WORK REQUEST: Write each entry out again verbatim, pictures excluded.

Saved entries:

== Segment start ==

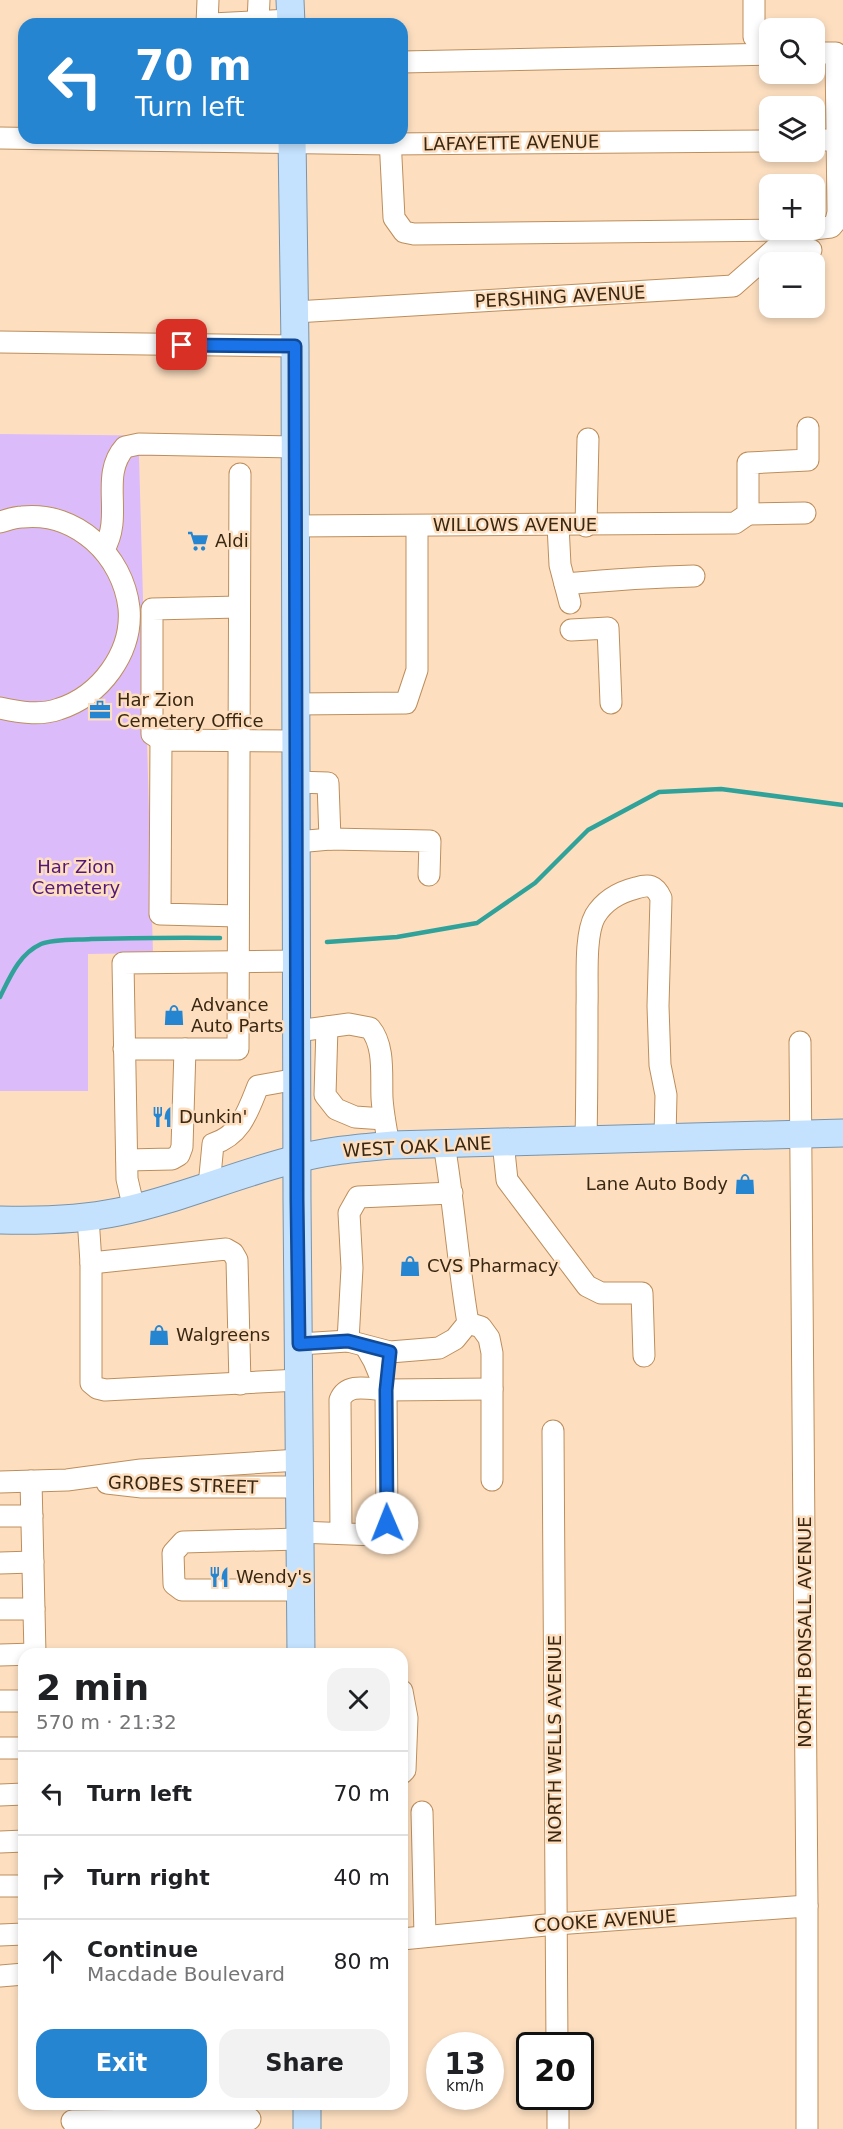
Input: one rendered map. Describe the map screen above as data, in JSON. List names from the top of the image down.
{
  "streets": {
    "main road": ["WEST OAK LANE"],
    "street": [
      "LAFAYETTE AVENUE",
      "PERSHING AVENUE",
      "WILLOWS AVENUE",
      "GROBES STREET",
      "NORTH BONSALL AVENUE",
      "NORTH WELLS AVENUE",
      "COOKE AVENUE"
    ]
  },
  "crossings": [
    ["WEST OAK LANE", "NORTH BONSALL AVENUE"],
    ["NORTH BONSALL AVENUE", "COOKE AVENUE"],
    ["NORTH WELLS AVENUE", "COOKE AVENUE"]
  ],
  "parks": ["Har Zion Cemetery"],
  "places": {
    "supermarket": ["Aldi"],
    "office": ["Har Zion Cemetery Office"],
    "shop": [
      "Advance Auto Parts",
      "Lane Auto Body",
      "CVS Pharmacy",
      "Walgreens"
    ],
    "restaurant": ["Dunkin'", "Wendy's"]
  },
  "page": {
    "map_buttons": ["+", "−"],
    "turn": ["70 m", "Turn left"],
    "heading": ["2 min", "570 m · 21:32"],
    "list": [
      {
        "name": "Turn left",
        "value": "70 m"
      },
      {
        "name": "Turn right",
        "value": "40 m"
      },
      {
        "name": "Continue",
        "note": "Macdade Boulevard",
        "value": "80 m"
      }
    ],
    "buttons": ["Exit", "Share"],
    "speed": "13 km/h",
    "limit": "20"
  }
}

== Segment end ==

ANSWER AREA:
Input: one rendered map. Describe the map screen above as data, in JSON. List names from the top of the image down.
{
  "streets": {
    "main road": ["WEST OAK LANE"],
    "street": [
      "LAFAYETTE AVENUE",
      "PERSHING AVENUE",
      "WILLOWS AVENUE",
      "GROBES STREET",
      "NORTH BONSALL AVENUE",
      "NORTH WELLS AVENUE",
      "COOKE AVENUE"
    ]
  },
  "crossings": [
    ["WEST OAK LANE", "NORTH BONSALL AVENUE"],
    ["NORTH BONSALL AVENUE", "COOKE AVENUE"],
    ["NORTH WELLS AVENUE", "COOKE AVENUE"]
  ],
  "parks": ["Har Zion Cemetery"],
  "places": {
    "supermarket": ["Aldi"],
    "office": ["Har Zion Cemetery Office"],
    "shop": [
      "Advance Auto Parts",
      "Lane Auto Body",
      "CVS Pharmacy",
      "Walgreens"
    ],
    "restaurant": ["Dunkin'", "Wendy's"]
  },
  "page": {
    "map_buttons": ["+", "−"],
    "turn": ["70 m", "Turn left"],
    "heading": ["2 min", "570 m · 21:32"],
    "list": [
      {
        "name": "Turn left",
        "value": "70 m"
      },
      {
        "name": "Turn right",
        "value": "40 m"
      },
      {
        "name": "Continue",
        "note": "Macdade Boulevard",
        "value": "80 m"
      }
    ],
    "buttons": ["Exit", "Share"],
    "speed": "13 km/h",
    "limit": "20"
  }
}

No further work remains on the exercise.